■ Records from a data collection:
========================================================================
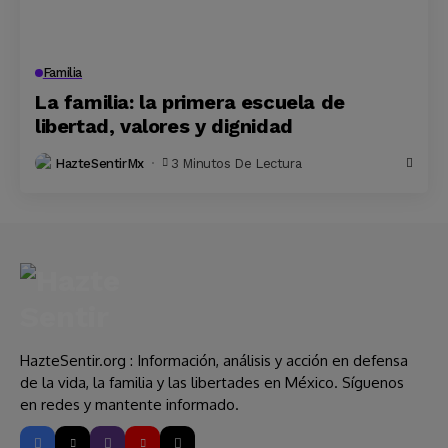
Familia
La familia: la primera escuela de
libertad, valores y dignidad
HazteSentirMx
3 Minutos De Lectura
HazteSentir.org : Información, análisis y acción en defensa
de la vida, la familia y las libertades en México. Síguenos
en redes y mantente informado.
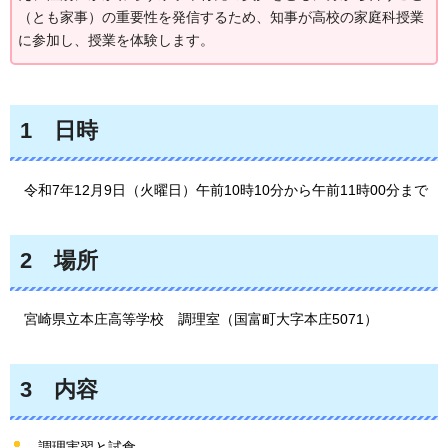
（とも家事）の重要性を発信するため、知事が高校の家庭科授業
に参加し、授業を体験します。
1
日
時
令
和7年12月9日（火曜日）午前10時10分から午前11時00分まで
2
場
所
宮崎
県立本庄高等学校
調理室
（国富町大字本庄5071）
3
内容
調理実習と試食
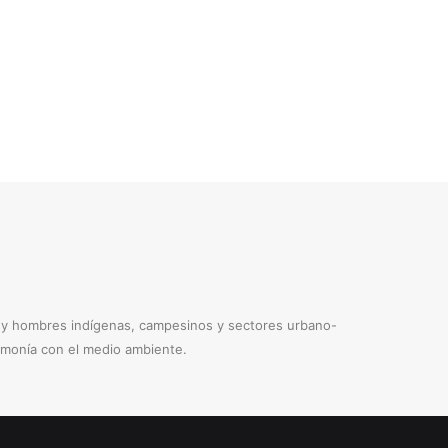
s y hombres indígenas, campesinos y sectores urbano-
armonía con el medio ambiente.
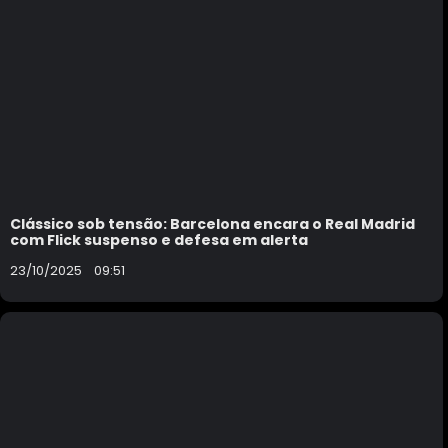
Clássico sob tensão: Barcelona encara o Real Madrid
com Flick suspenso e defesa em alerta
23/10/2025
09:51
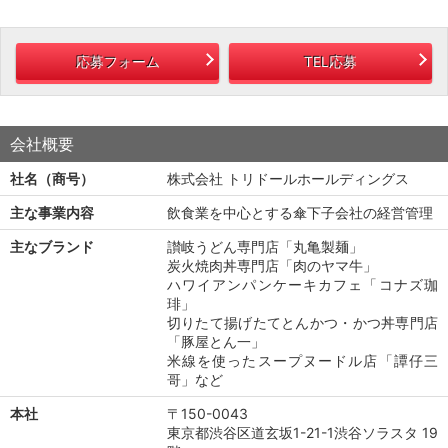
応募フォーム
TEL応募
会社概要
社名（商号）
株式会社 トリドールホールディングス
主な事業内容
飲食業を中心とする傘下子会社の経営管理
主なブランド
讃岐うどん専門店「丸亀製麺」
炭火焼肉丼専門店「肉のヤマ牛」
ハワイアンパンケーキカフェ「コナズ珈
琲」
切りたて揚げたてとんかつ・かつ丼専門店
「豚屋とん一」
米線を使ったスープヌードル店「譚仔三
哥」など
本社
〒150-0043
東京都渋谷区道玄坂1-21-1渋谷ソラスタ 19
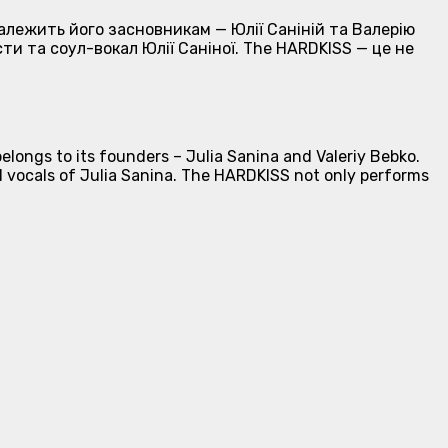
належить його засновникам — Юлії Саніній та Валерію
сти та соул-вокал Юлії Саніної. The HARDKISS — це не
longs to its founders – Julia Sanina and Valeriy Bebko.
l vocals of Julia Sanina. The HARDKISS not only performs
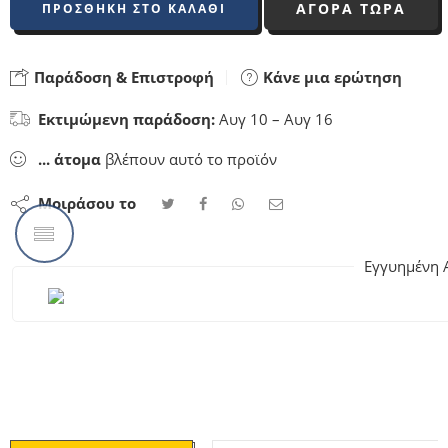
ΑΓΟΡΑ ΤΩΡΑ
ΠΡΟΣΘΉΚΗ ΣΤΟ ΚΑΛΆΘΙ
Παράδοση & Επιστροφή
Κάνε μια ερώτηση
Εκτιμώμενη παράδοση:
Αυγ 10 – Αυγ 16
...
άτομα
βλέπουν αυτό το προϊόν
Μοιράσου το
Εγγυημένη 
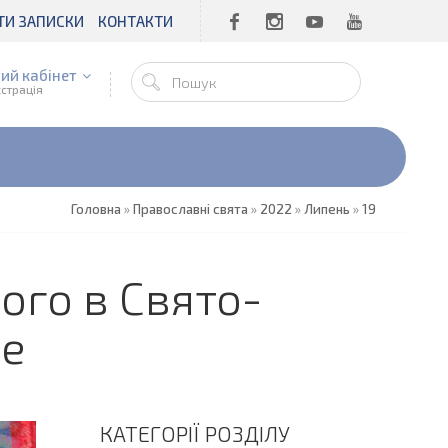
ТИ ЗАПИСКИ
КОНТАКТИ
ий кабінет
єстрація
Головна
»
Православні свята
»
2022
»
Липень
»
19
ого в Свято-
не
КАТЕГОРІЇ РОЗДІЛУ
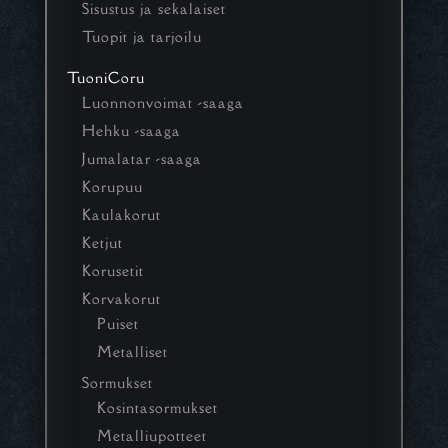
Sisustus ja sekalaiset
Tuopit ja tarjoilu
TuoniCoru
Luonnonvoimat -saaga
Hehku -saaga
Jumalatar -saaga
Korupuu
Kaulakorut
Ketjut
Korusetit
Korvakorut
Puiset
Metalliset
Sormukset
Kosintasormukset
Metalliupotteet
========================================================================
■ What to produce: The copy you write out must match the entries word for word, minus their pictures.

■ Written solution:
Familia
La familia: la primera escuela de
libertad, valores y dignidad
HazteSentirMx
3 Minutos De Lectura
HazteSentir.org : Información, análisis y acción en defensa
de la vida, la familia y las libertades en México. Síguenos
en redes y mantente informado.
（とも家事）の重要性を発信するため、知事が高校の家庭科授業
に参加し、授業を体験します。
1
日
時
令
和7年12月9日（火曜日）午前10時10分から午前11時00分まで
2
場
所
宮崎
県立本庄高等学校
調理室
（国富町大字本庄5071）
3
内容
調理実習と試食
s y hombres indígenas, campesinos y sectores urbano-
armonía con el medio ambiente.
Clássico sob tensão: Barcelona encara o Real Madrid
com Flick suspenso e defesa em alerta
23/10/2025
09:51
応募フォーム
TEL応募
会社概要
社名（商号）
株式会社 トリドールホールディングス
主な事業内容
飲食業を中心とする傘下子会社の経営管理
主なブランド
讃岐うどん専門店「丸亀製麺」
炭火焼肉丼専門店「肉のヤマ牛」
ハワイアンパンケーキカフェ「コナズ珈
琲」
切りたて揚げたてとんかつ・かつ丼専門店
「豚屋とん一」
米線を使ったスープヌードル店「譚仔三
哥」など
本社
〒150-0043
東京都渋谷区道玄坂1-21-1渋谷ソラスタ 19
належить його засновникам — Юлії Саніній та Валерію
сти та соул-вокал Юлії Саніної. The HARDKISS — це не
longs to its founders – Julia Sanina and Valeriy Bebko.
l vocals of Julia Sanina. The HARDKISS not only performs
ΑΓΟΡΑ ΤΩΡΑ
ΠΡΟΣΘΉΚΗ ΣΤΟ ΚΑΛΆΘΙ
Παράδοση & Επιστροφή
Κάνε μια ερώτηση
Εκτιμώμενη παράδοση:
Αυγ 10 – Αυγ 16
...
άτομα
βλέπουν αυτό το προϊόν
Μοιράσου το
Εγγυημένη 
ТИ ЗАПИСКИ
КОНТАКТИ
ий кабінет
єстрація
Головна
»
Православні свята
»
2022
»
Липень
»
19
ого в Свято-
не
КАТЕГОРІЇ РОЗДІЛУ
Sisustus ja sekalaiset
Tuopit ja tarjoilu
TuoniCoru
Luonnonvoimat -saaga
Hehku -saaga
Jumalatar -saaga
Korupuu
Kaulakorut
Ketjut
Korusetit
Korvakorut
Puiset
Metalliset
Sormukset
Kosintasormukset
Metalliupotteet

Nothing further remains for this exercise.